◆ REQUIREMENT A
Reproduce the passage of the blog from "Sunday, May 29, 2011" to "Boyfriend Since Birth).".

-------

Noemi's Ramblings
Let me not see the light of day, for i will crave it's warmth... Let me not be touched by another human being or i will desire to be loved... Let me not enjoy life or i might find myself wanting immortality...
Sunday, May 29, 2011
I Miss
Monday, May 16, 2011
My own take on California Maki
Sunday, May 08, 2011
Clarity
Monday, February 14, 2011
Valentine Blues
I opened the paper last week (yes, as if I don't get enough news on the web, I actually have the patience to read through the editorial pages of PDI), and saw this article on young blood. An intelligent and seemingly successful 21 year old woman was whining about how, in her 21 years of existence here on this earth, she has not had a valentine because she's a member of NBSB (No Boyfriend Since Birth).
Well, I'm not exactly a part of that demographic but I identify with her. It's lonely and depressing to be alone on valentines day and I kinda feel fake if I celebrate it giving roses and chocolates to my folks since I do enough of that on mother's day, father's day - not to mention their respective birthdays. I'm hardly the type to hook up either. I could spend it with my friends (and get stinkin drunk) but my location would not give me that luxury.
Honestly, I think I should just go abroad and work. I feel like I'm no different than an OFW since I don't really have a life here. It would be a great adventure of epic proportions - to be able to meet people from different countries, nationalities, walks of life. I'd be willing to do manual labor - it would be nice to do something that doesn't exhaust my braincells.
Anyway, yeah.. Valentines suck. I don't even have a good book to read. Or a good kdrama to indulge in. Did I mention that Valentines suck? I already did?? well, so does Mondays.. I hate Mondays with a passion. Why do they have to be together.. I thought 2011 is my year (according to the chinese lunar calendar)? Rabbit? wth!? Work your magic!
Friday, January 14, 2011
Funerals and Regrets
Yesterday started out ordinarily enough. Woke up, went through my routine, then my sister suddenly asked me to look up flight information for saturday morning. Which I did no questions asked. My mother, ever the fountain of information texted us that our Uncle, my dad's oldest brother passed away last night.
I was shocked. I knew he was weak but I thought that it was more due to his advancing years rather than a pressing illness. I felt sick to my stomach when I remembered my dad reminiscing several months ago that the last time he and his brother actually talked - his brother was asking him to come home and visit, to which my dad replied that he can't because he cannot take time off from work. He said that uncle asked him when he will make time? at his funeral? I guess his words rang true and I can only imagine my dad's grief. He was crying non-stop since he heard the news yesterday till late last night. I never knew my dad to be that emotional. Sure, he cried when we buried his older sister , our favorite tita, and his uncle, our defacto lolo on his side-but never with this much heartbreaking grief. I'm quite worried.
My Uncle, what little bits and pieces I remember of him, was a somber man. He was a busy body who woke up at the crack of dawn and I remember him and his wife making several "banyeras" of suman during our stay at their sprawling colonial house which is right at the center of Calbayog city. They (siblings) have a wide age gap and my dad always said that when most of them were playing, being kids - their kuya had already been working to help clothe, feed and shelter their brood of six. My lolo and lola on my father's side, I was told, died only a couple of months apart so that burden was carried alone by my Uncle until relatives and good Samaritans took in his siblings. Then he got married and created his own family.

-------

◆ REQUIREMENT B
Extract each line of the records that contains the string "left", matching case.

◆ MATERIALS PROVIDED

-------

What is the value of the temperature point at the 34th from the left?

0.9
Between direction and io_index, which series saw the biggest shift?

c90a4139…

-------

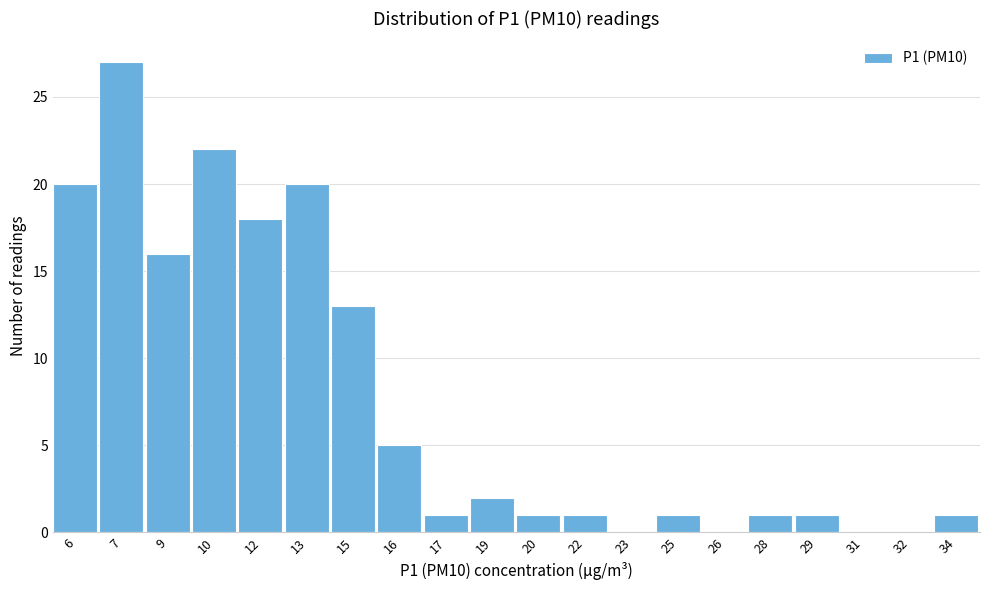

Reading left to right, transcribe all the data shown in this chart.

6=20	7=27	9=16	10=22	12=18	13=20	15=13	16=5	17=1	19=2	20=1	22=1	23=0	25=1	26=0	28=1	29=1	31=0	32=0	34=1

-------

◆ WRITTEN ANSWER A
Sunday, May 29, 2011
I Miss
Monday, May 16, 2011
My own take on California Maki
Sunday, May 08, 2011
Clarity
Monday, February 14, 2011
Valentine Blues
I opened the paper last week (yes, as if I don't get enough news on the web, I actually have the patience to read through the editorial pages of PDI), and saw this article on young blood. An intelligent and seemingly successful 21 year old woman was whining about how, in her 21 years of existence here on this earth, she has not had a valentine because she's a member of NBSB (No Boyfriend Since Birth).

◆ WRITTEN ANSWER B
What is the value of the temperature point at the 34th from the left?
Reading left to right, transcribe all the data shown in this chart.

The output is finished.